WORK TO COMPLETE
Rewrite the items from the line with "Reading left to" up to and including the line with "How many segments does this pie chart have?", putting "slices" in place of "segments" and leaving everything else as it is. Omit the pictures.

DATA SUPPLIED
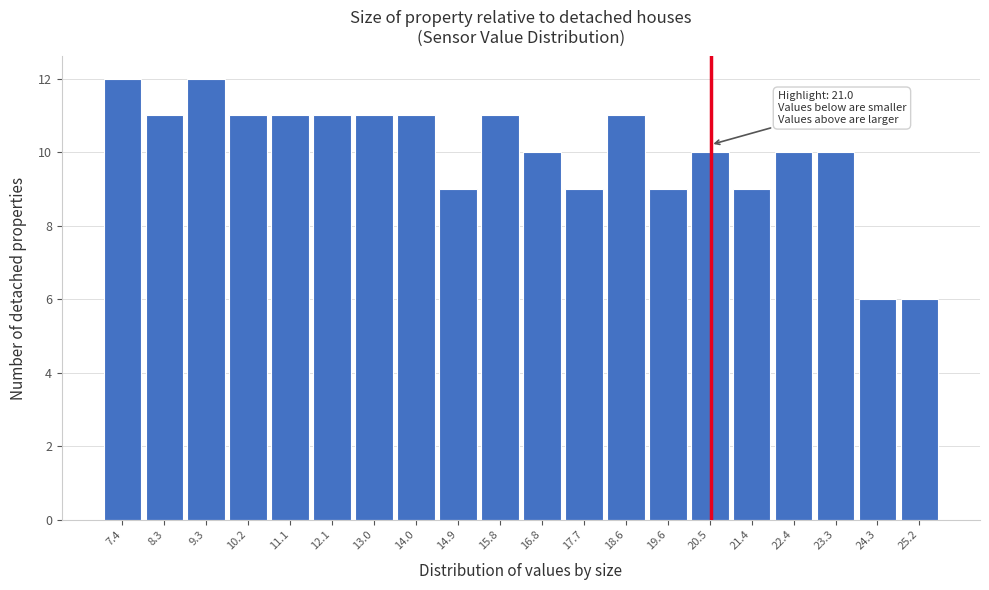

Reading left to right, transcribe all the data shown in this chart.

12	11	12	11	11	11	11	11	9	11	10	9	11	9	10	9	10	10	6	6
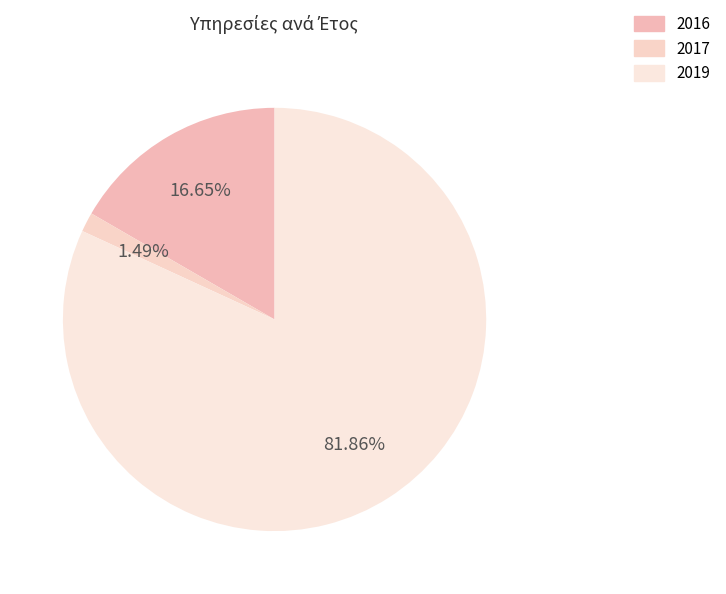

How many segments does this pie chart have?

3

...

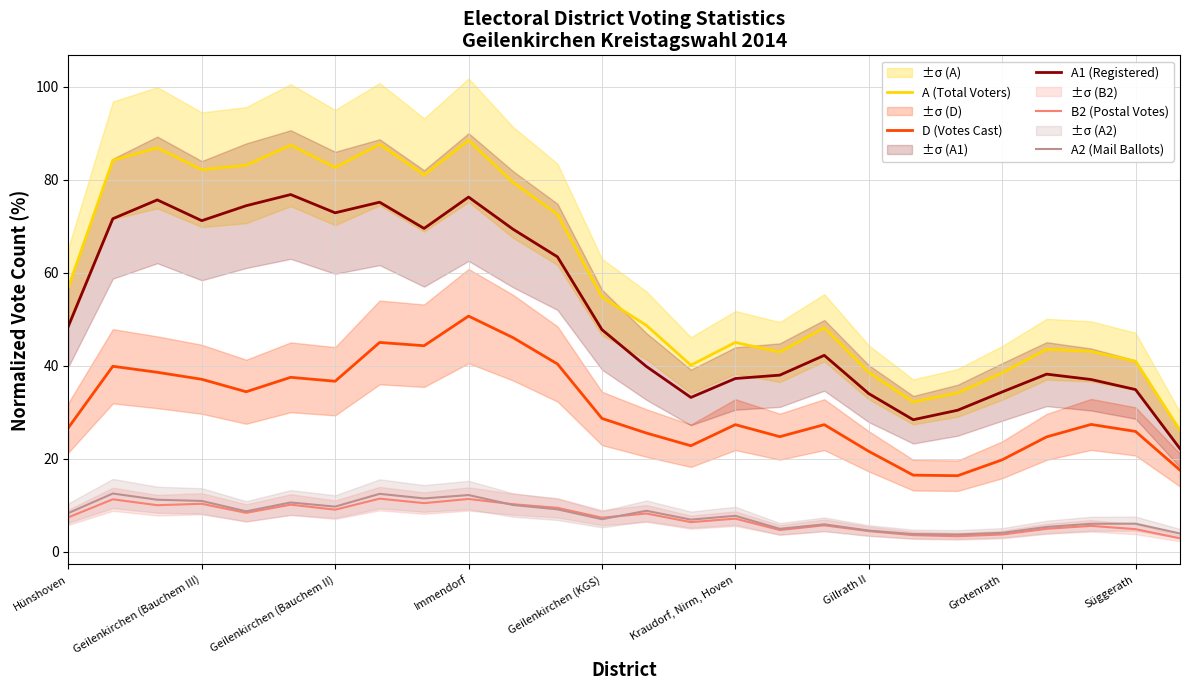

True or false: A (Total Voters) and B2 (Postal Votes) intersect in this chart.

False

WRITTEN SOLUTION
Reading left to right, transcribe all the data shown in this chart.

12	11	12	11	11	11	11	11	9	11	10	9	11	9	10	9	10	10	6	6

How many slices does this pie chart have?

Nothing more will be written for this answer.